Hat irgend jemand für nicht zu teuer Dirt Bikes zu verkaufen? 
Vlt ein Specialized P3 oder was ähnliches?
Bitte meldet euch bei mir!
sers


----------



## SpongeBob (14. November 2006)

Hmm. Der Bikemarkt?

Aber mal ehrlich, P3 und günstig? Hmm.
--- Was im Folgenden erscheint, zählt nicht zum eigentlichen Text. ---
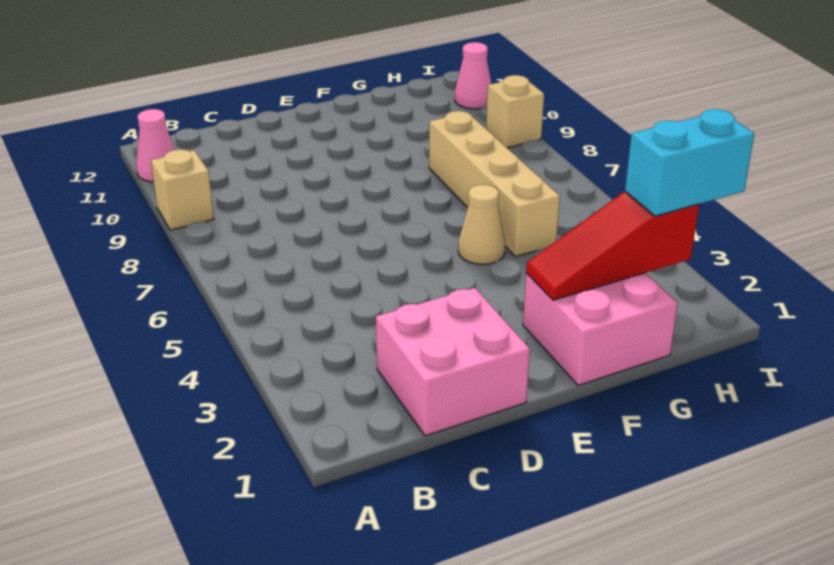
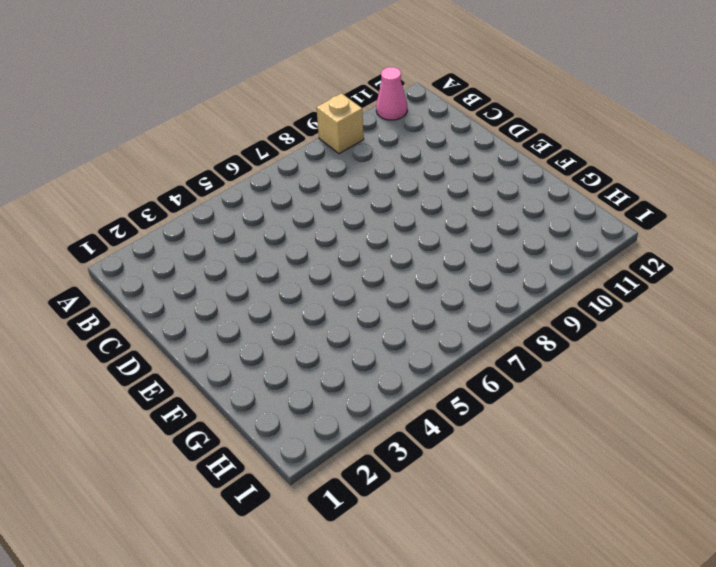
none -> pink brick C1:D2 level 1
none -> pink brick F1:G2 level 1

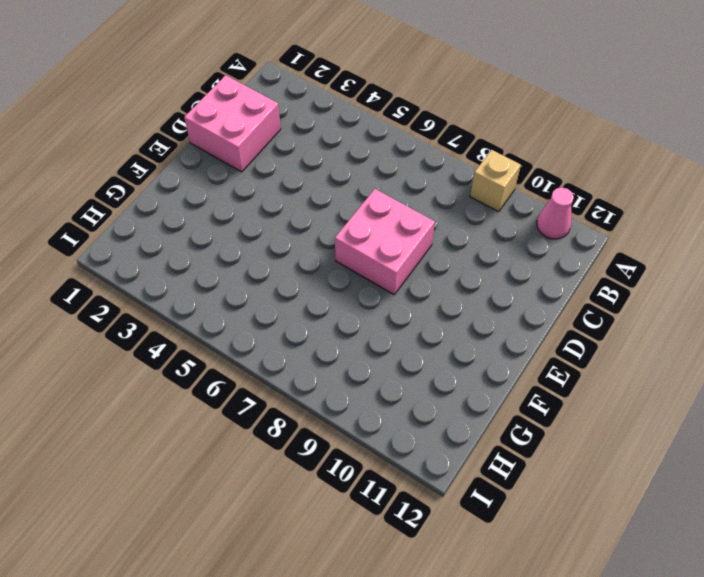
pink brick D7:E8 level 1 -> pink brick F1:G2 level 1
none -> tan cone F5 level 1
none -> tan brick G5:G8 level 1

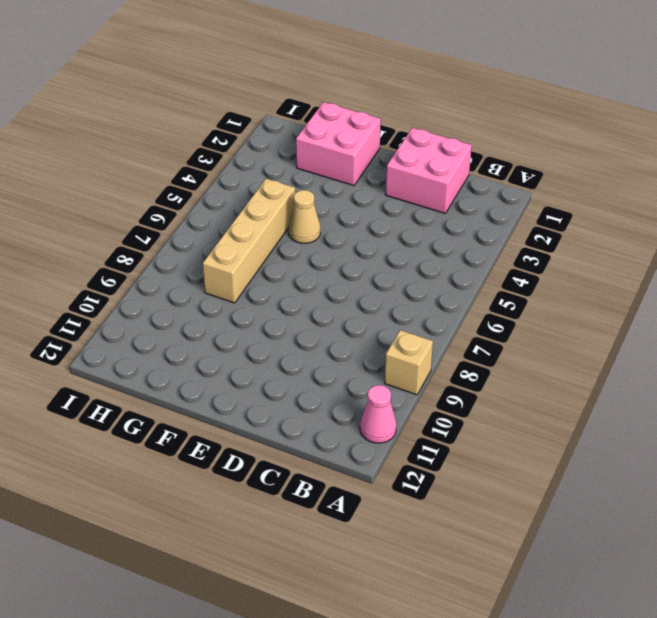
none -> tan brick I9 level 1
none -> pink cone I11 level 1

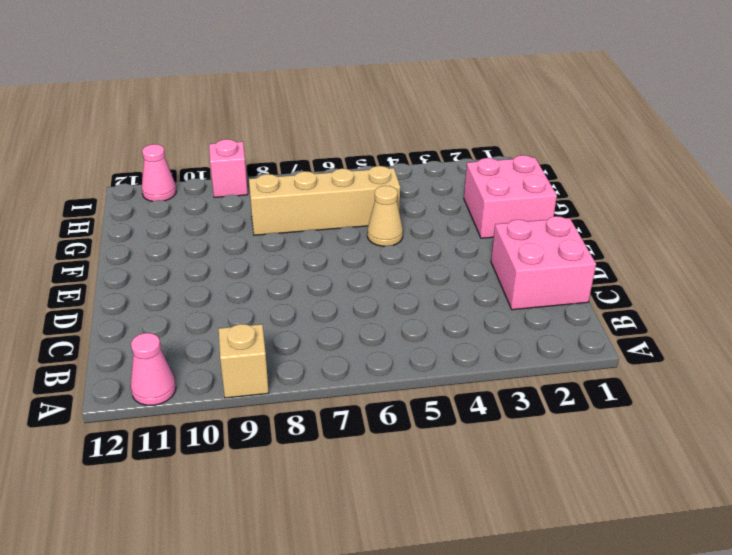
pink brick I9 level 1 -> tan brick I9 level 1
none -> red slope F2:H2 level 2 top H
none -> cyan brick H2:I2 level 3

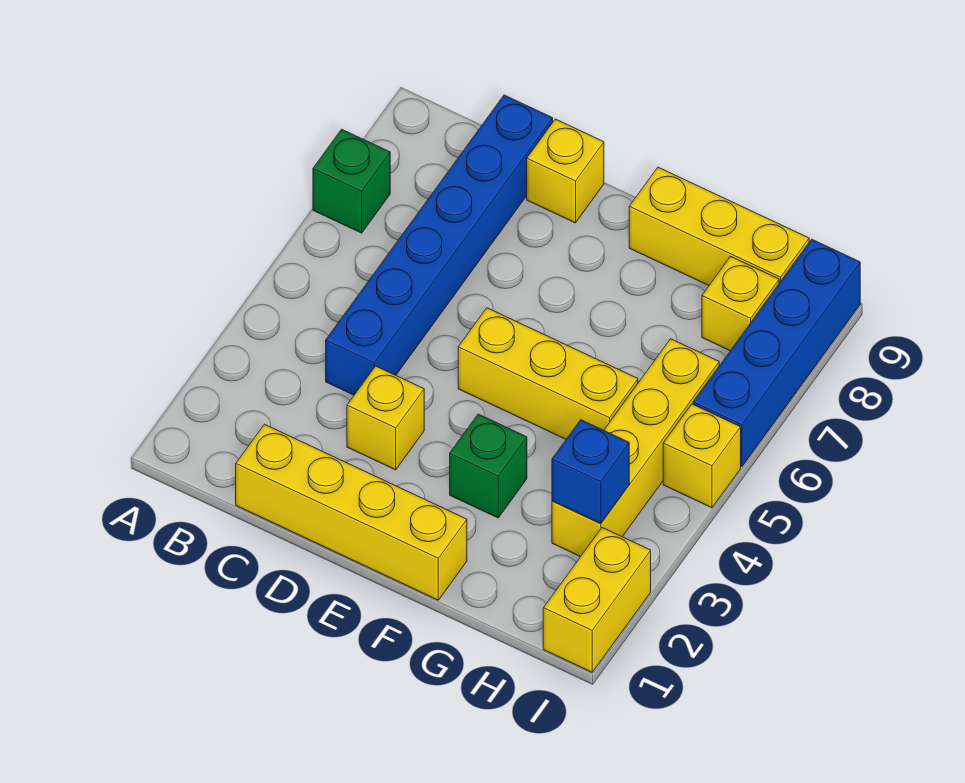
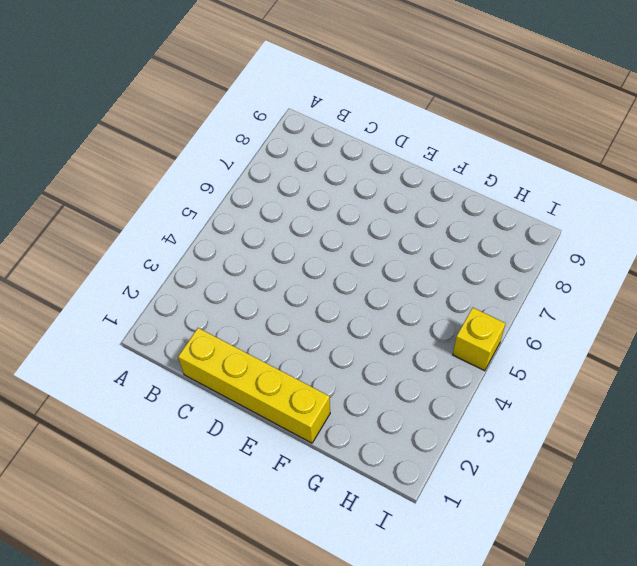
none -> green brick A7 level 1
none -> blue brick C4:C9 level 1
none -> yellow brick D3 level 1

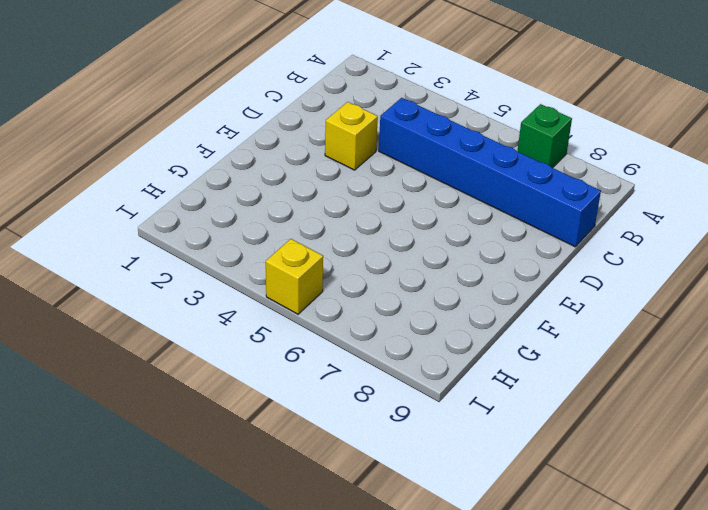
none -> yellow brick C1:F1 level 1
none -> yellow brick D9 level 1
none -> yellow brick E5:G5 level 1

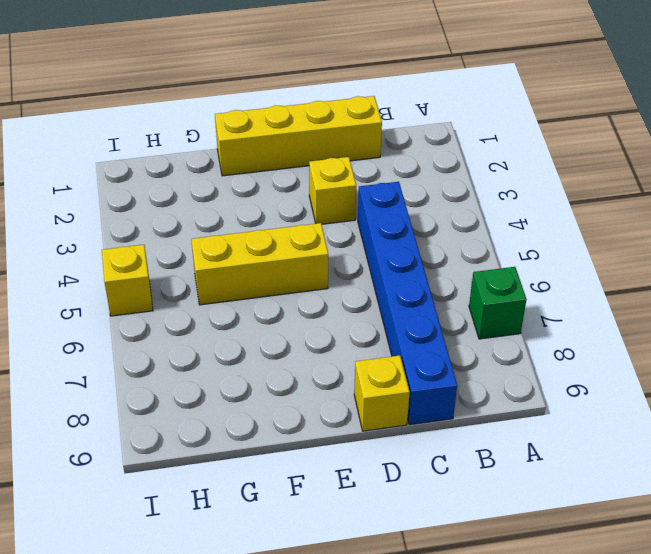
none -> green brick F3 level 1
none -> yellow brick F9:H9 level 1
none -> yellow brick H3:H6 level 1

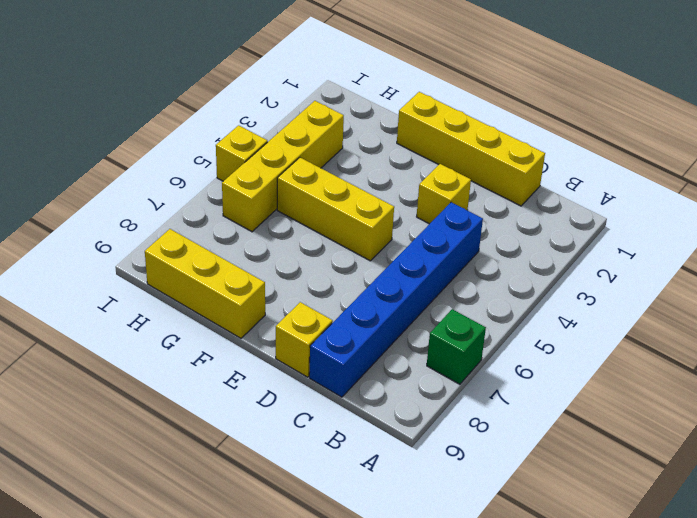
none -> green brick F3 level 1
none -> yellow brick H8 level 1
none -> yellow brick I1:I2 level 1

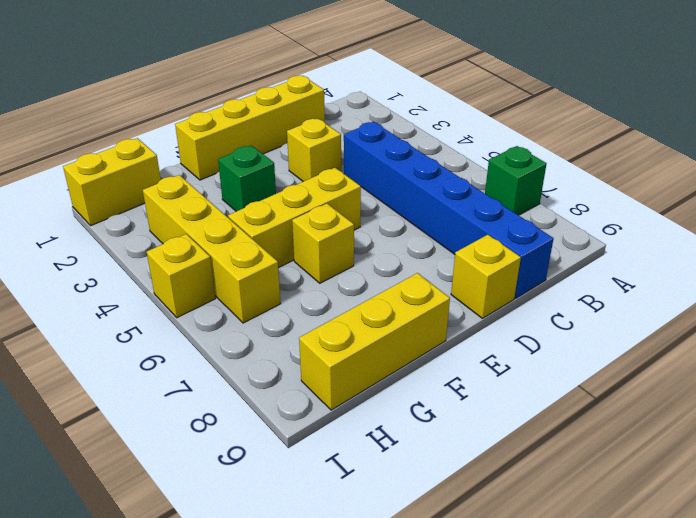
yellow brick F6 level 1 -> yellow brick H8 level 1
yellow brick H1:I1 level 1 -> yellow brick I1:I2 level 1
none -> blue brick I6:I9 level 1
none -> blue brick H3 level 2

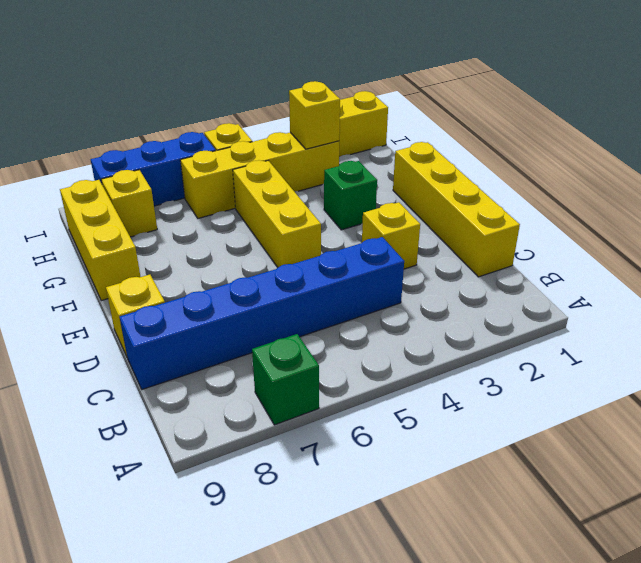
yellow brick H3 level 2 -> blue brick H3 level 2
blue brick I6:I8 level 1 -> blue brick I6:I9 level 1

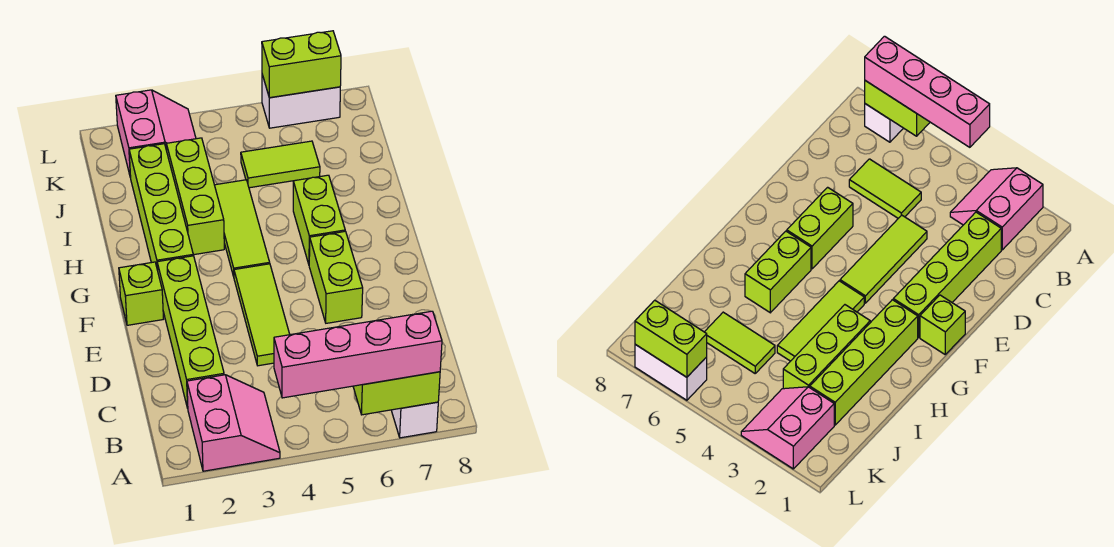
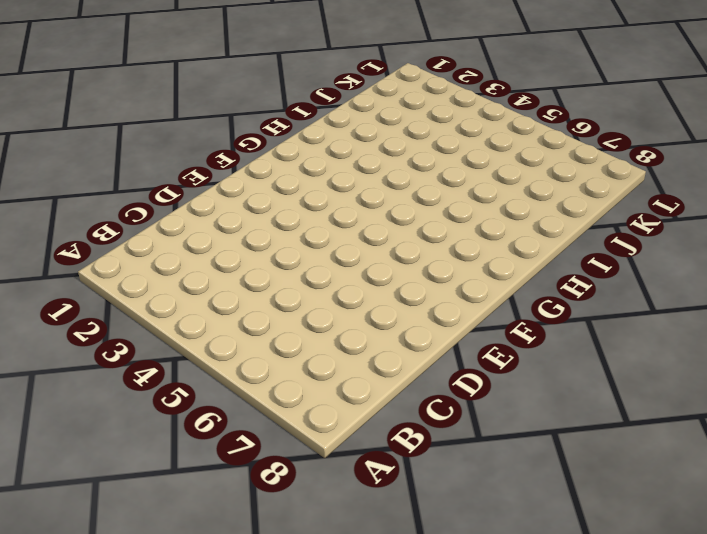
none -> pink slope A2:B3 level 1 top 2
none -> white brick A7 level 1
none -> lime brick C2:F2 level 1

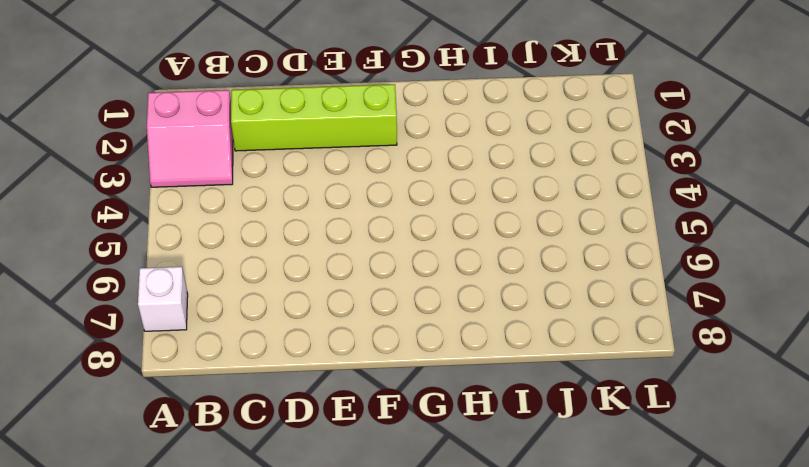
none -> lime tile C5:C6 level 1
none -> lime tile D4:F4 level 1
none -> lime brick E6:F6 level 1

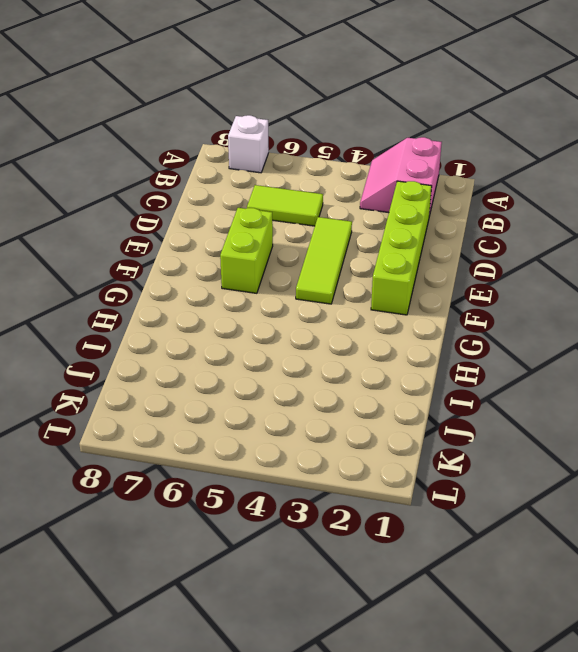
none -> lime brick F1 level 1
none -> lime brick G2:J2 level 1
none -> lime tile G4:I4 level 1

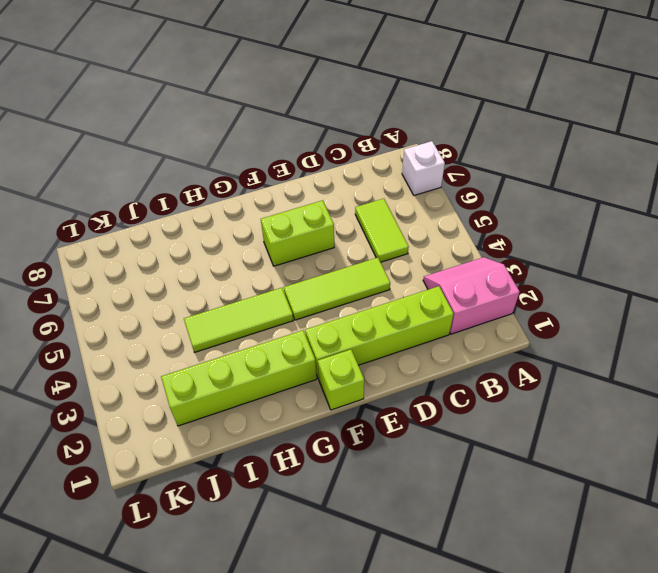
none -> lime brick G6:H6 level 1
none -> lime brick H3:J3 level 1
none -> lime tile J5:J6 level 1

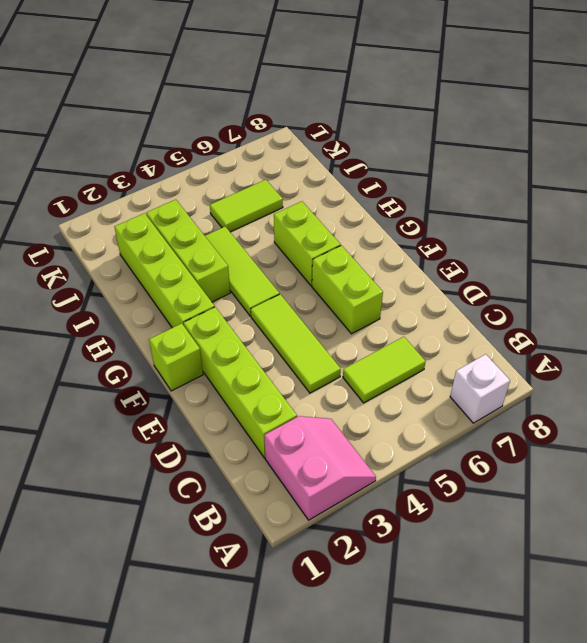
none -> pink slope K2:L3 level 1 top 2
none -> white brick L6:L7 level 1
none -> lime brick A6:A7 level 2

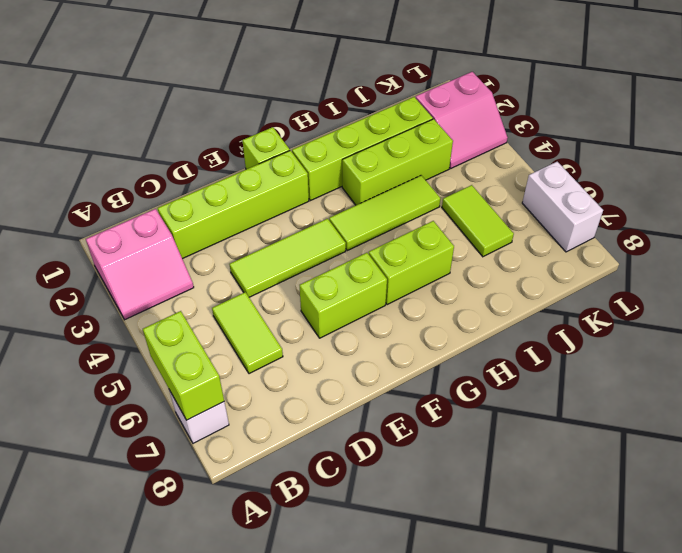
none -> lime brick L6:L7 level 2
none -> pink brick A4:A7 level 3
Reicht net ein P2 fürn Anfang?


----------



## MTB-News.de




----------



## Dirter_13 (14. November 2006)

Hi,
danke dass du geantwortet hast!
ja, ein P2 würde schon reichen!?
ich denk nochmal drüber nach!
wie lang verkaufst du des denn noch?
bis es weg ist?


----------



## Priest0r (14. November 2006)

Dirter_13 schrieb:


> Hi,
> danke dass du geantwortet hast!
> ja, ein P2 würde schon reichen!?
> ich denk nochmal drüber nach!
> ...



willst du ihn nicht erstmal fragen, ob er überhaupt eins zu verkaufen hat


----------



## Dirter_13 (14. November 2006)

Ich hab's halt so verstanden dass er eins zu verkaufen hat!
Hast du vlt irgendwelche Kompletträder oder Ramen zu verkaufen?


----------



## Priest0r (14. November 2006)

logo.
dynamics hardcore comp rahmen
laufräder genug 24" 26"
bremsen hab ich auch 
lenker vorbau steuersatz auch
eig alles ausser reifen schläuche kurbeln


----------



## Dirter_13 (14. November 2006)

hey cool!
hast du bilder von den rahmen?
kannst du die mir mal per e-mail schicken?
für wie viel würdest du die denn verkaufen?


----------



## Dirter_13 (14. November 2006)

Diesen Richi Torhammer find ich ganz interessant!
aber auf den bild is des 'n komplett rad!?
kann man des auch umrüsten dass man damit im wald fahren kann und halt auch andere sachen ausser street?


----------



## Köhlix (14. November 2006)

Warum will man sich überhaupt ein specialized kaufen????


----------



## Dirter_13 (15. November 2006)

wieso nicht?
findest du ein specialized schlecht?
also mein kumpel hat ein P3, und der ist damit sehr zufrieden!


----------



## Köhlix (15. November 2006)

Ja weil ein Hype um die Marke gemacht wirt! Das Chase ist mit sicherheit genau so gut nur jedes kleine Kind (nix gegen dich kp wie alt du bist) will halt wie The Claw fahren, nur das hat numal garnix mit dem Bike zu tun! 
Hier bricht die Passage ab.